#### [INSTRUCTIONS FOR THE TASK]
Select the lines of the records containing the word "alla" and list them.

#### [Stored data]

⟨

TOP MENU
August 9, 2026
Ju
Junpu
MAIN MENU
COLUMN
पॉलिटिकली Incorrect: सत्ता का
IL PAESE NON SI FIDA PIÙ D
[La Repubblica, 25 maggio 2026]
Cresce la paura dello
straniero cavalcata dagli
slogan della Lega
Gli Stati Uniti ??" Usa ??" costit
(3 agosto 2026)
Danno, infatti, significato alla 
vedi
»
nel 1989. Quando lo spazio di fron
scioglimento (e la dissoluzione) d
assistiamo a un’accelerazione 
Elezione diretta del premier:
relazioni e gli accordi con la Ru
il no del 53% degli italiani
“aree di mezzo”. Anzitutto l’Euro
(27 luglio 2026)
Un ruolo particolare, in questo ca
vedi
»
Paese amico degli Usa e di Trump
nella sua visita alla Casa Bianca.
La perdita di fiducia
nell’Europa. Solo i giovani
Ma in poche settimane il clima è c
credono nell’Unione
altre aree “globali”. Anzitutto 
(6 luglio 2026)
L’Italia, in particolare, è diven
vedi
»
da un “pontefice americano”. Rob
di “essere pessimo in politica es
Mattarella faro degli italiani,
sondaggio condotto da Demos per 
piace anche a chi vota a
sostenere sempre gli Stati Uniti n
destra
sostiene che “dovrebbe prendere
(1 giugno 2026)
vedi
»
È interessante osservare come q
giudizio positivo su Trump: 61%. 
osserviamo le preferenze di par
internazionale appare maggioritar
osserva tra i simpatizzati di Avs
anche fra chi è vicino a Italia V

⟩
⟨

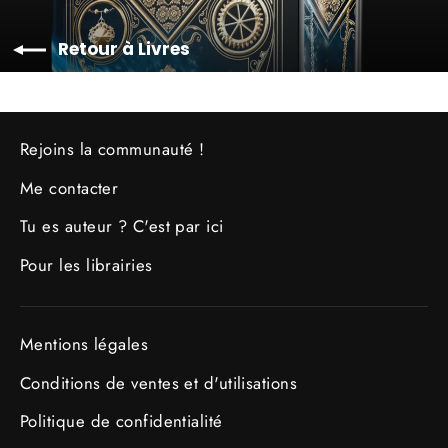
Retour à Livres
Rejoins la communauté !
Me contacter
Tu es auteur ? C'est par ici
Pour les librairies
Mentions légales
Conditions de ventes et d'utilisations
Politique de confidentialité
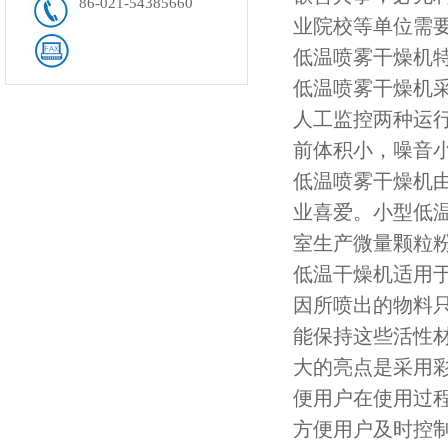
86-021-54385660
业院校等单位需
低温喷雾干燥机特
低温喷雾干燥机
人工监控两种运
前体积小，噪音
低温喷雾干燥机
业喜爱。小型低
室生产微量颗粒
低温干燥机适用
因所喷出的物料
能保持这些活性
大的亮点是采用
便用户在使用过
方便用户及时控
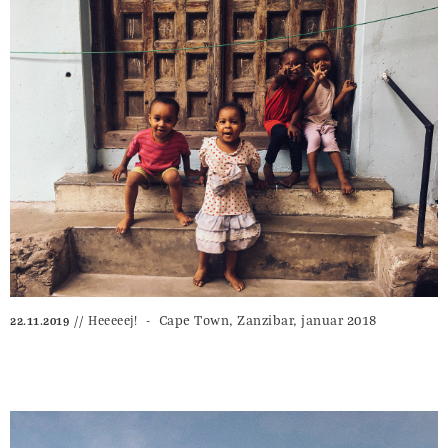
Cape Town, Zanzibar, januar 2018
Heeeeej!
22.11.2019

⟩
⟨

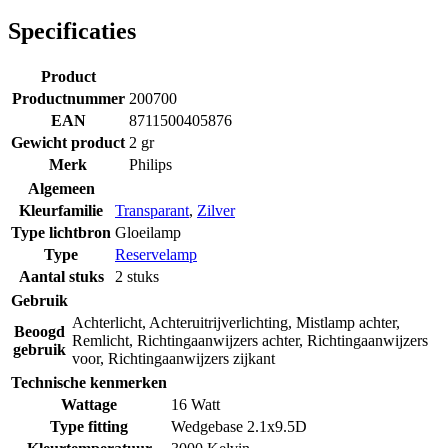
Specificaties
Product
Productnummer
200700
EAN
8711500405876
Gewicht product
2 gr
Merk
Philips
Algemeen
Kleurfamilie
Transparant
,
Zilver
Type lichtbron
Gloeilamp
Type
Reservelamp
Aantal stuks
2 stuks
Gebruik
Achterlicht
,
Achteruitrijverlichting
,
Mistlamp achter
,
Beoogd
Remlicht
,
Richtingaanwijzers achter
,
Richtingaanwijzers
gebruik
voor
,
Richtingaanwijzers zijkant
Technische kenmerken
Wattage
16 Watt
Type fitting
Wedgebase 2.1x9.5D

⟩

#### [EXPECTED ANSWER]
Danno, infatti, significato alla 
nella sua visita alla Casa Bianca.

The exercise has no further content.